Characterization of x-ray imaging crystal spectrometer for high-resolution spatially-resolved x-ray Thomson scattering measurements in shock-compressed experiments

• A dual-channel x-ray crystal spectrometer for XRTS measurements was developed.
• The capabilities of high spectral and spatial resolution were characterized.
• Back scattered spectra from warm dense carbon samples using XFEL was collected.
• Spatial profiles of elastic peaks were compared with spatial-resolved spectra.

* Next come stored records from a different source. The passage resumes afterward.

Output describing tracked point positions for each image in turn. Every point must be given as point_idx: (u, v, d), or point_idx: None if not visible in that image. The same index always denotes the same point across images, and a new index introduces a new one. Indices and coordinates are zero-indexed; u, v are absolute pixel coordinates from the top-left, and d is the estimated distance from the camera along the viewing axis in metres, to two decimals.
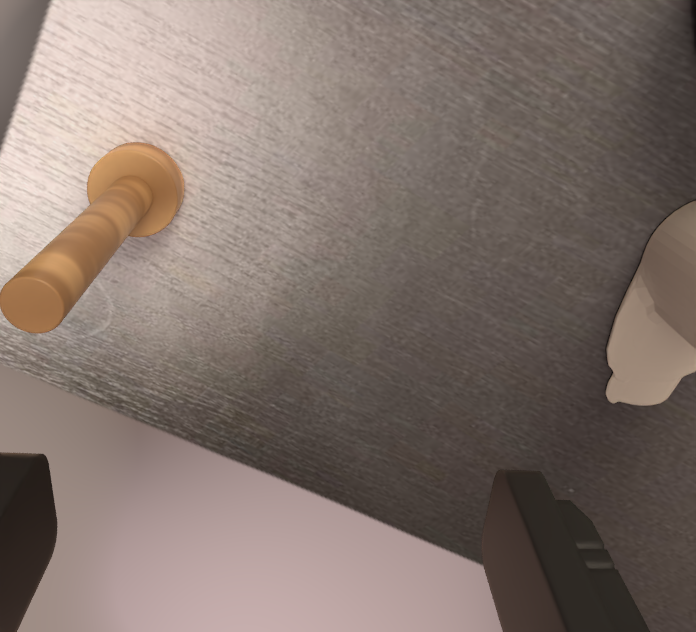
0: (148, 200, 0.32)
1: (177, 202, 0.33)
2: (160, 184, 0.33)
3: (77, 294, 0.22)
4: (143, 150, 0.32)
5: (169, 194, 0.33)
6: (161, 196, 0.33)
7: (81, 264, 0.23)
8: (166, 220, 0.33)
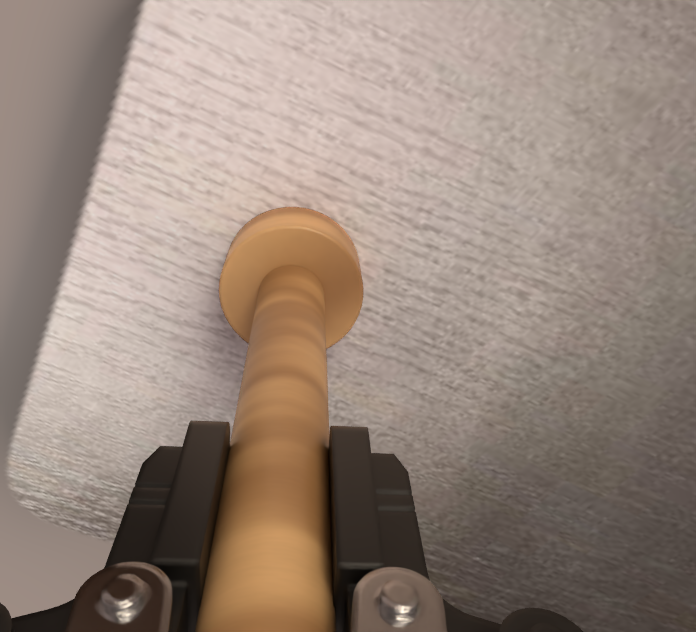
0: (324, 305, 0.19)
1: (362, 299, 0.21)
2: (336, 274, 0.20)
3: (334, 620, 0.10)
4: (307, 222, 0.20)
5: (350, 288, 0.20)
6: (338, 293, 0.20)
7: (323, 536, 0.10)
8: (344, 328, 0.21)
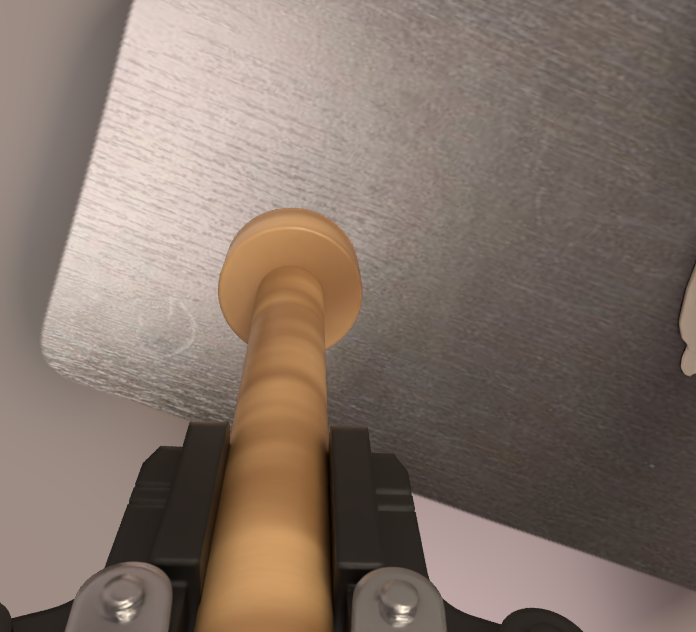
0: (323, 306, 0.19)
1: (361, 300, 0.21)
2: (335, 275, 0.20)
3: None
4: (306, 223, 0.20)
5: (349, 289, 0.20)
6: (337, 294, 0.20)
7: (322, 538, 0.10)
8: (343, 329, 0.21)
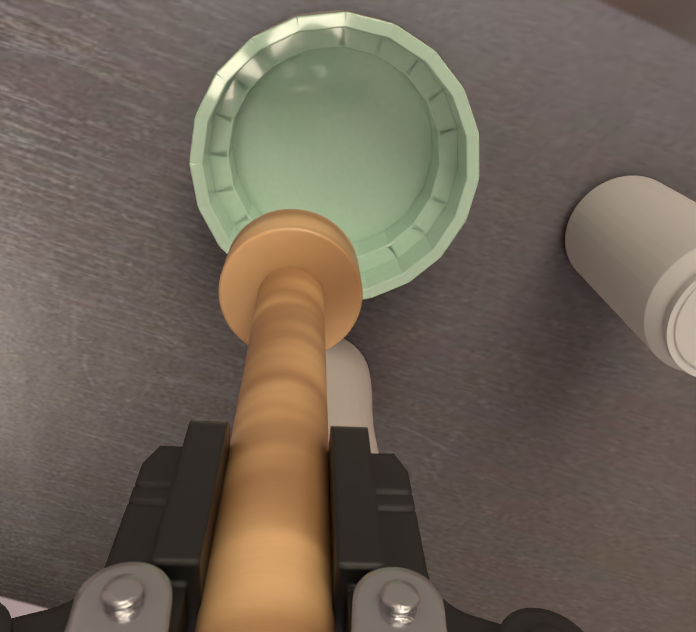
0: (324, 307, 0.19)
1: (361, 301, 0.21)
2: (336, 276, 0.20)
3: None
4: (306, 224, 0.20)
5: (350, 290, 0.20)
6: (338, 295, 0.20)
7: (322, 539, 0.10)
8: (343, 330, 0.21)
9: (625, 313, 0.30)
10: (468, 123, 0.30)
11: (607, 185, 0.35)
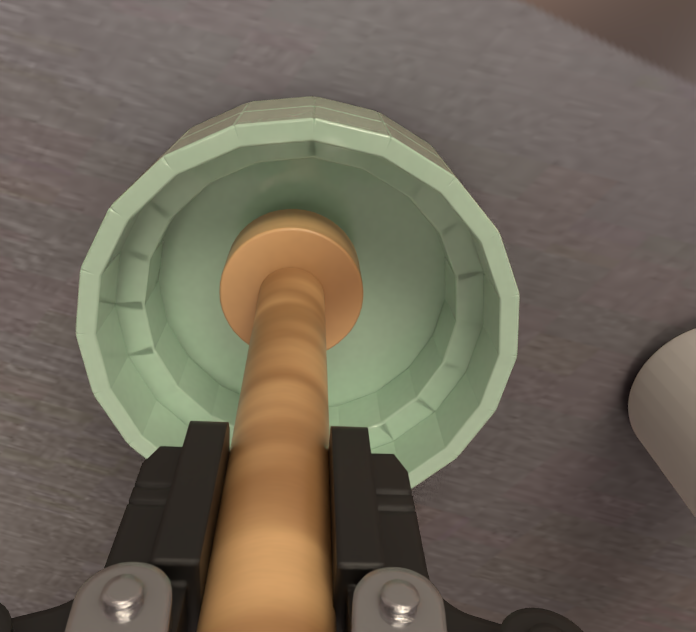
0: (324, 307, 0.19)
1: (362, 301, 0.21)
2: (337, 276, 0.20)
3: None
4: (307, 224, 0.20)
5: (350, 290, 0.20)
6: (338, 295, 0.20)
7: (323, 539, 0.10)
8: (344, 330, 0.21)
9: None
10: (503, 280, 0.19)
11: (692, 338, 0.25)
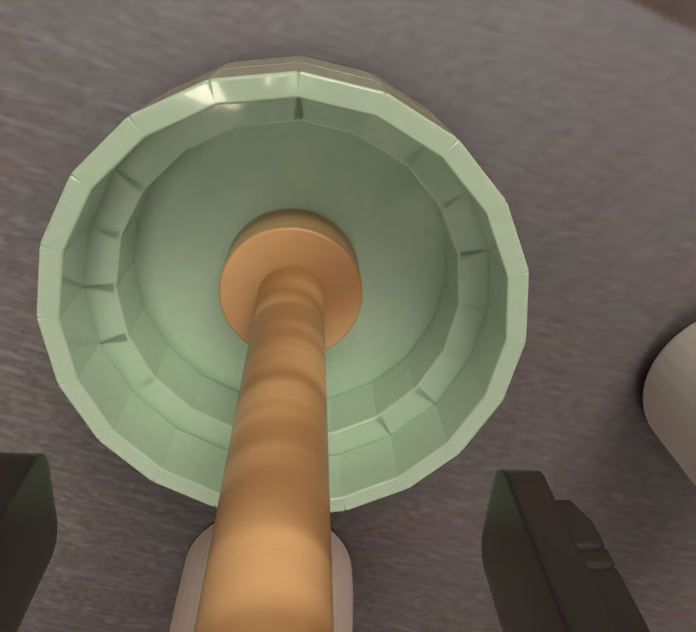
0: (323, 306, 0.19)
1: (361, 300, 0.21)
2: (336, 275, 0.20)
3: (332, 620, 0.10)
4: (306, 223, 0.20)
5: (349, 289, 0.20)
6: (337, 294, 0.20)
7: (322, 536, 0.11)
8: (343, 329, 0.21)
9: None
10: (511, 255, 0.17)
11: None
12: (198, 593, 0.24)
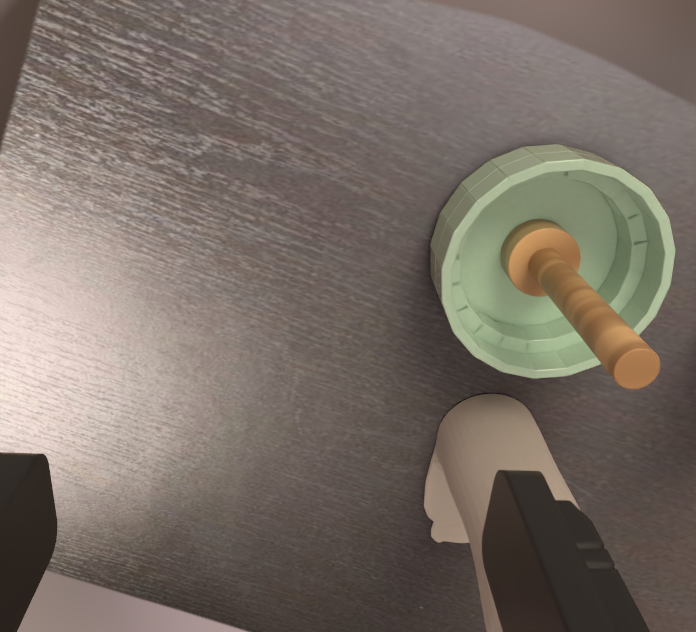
0: None
1: (578, 266, 0.40)
2: (569, 253, 0.40)
3: None
4: (555, 226, 0.39)
5: (574, 260, 0.40)
6: (568, 263, 0.40)
7: None
8: None
9: None
10: (668, 242, 0.37)
11: None
12: (469, 431, 0.44)
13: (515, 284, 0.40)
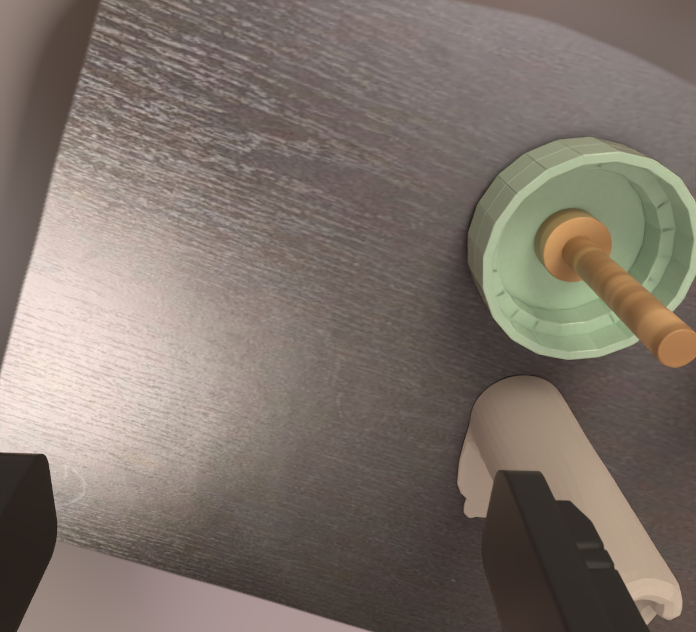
0: None
1: (609, 253, 0.42)
2: (601, 240, 0.42)
3: None
4: (588, 215, 0.42)
5: (606, 247, 0.42)
6: None
7: (674, 315, 0.32)
8: None
9: None
10: None
11: None
12: (504, 411, 0.46)
13: (549, 270, 0.43)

We have proposed, designed and built a dual-channel x-ray imaging crystal spectrometer (XICS) for spectrally- and spatially-resolved x-ray Thomson scattering (XRTS) measurements in the Matter in Extreme Conditions (MEC) end station at the Linac Coherent Light Source (LCLS). This spectrometer employs two spherically-bent germanium (Ge) 220 crystals, which are combined to form a large aperture dispersive element with a spectral bandwidth of ~300 eV that enables both the elastic and inelastic x-ray scattering peaks to be simultaneously measured. The apparatus and its characterization are described. A resolving power of ~1900 was demonstrated and a spatial resolution of ~12 μm was achieved in calibration tests. For XRTS measurements, a narrow-bandwidth (ΔE/E<0.003) LCLS x-ray free electron laser (XFEL) beam at 5.07 keV was used to probe a dense carbon plasma produced in shock-compressed samples of different forms of carbon. Preliminary results of the scattering experiments from Pyrolytic Graphite samples that illustrate the utility of the instrument are presented.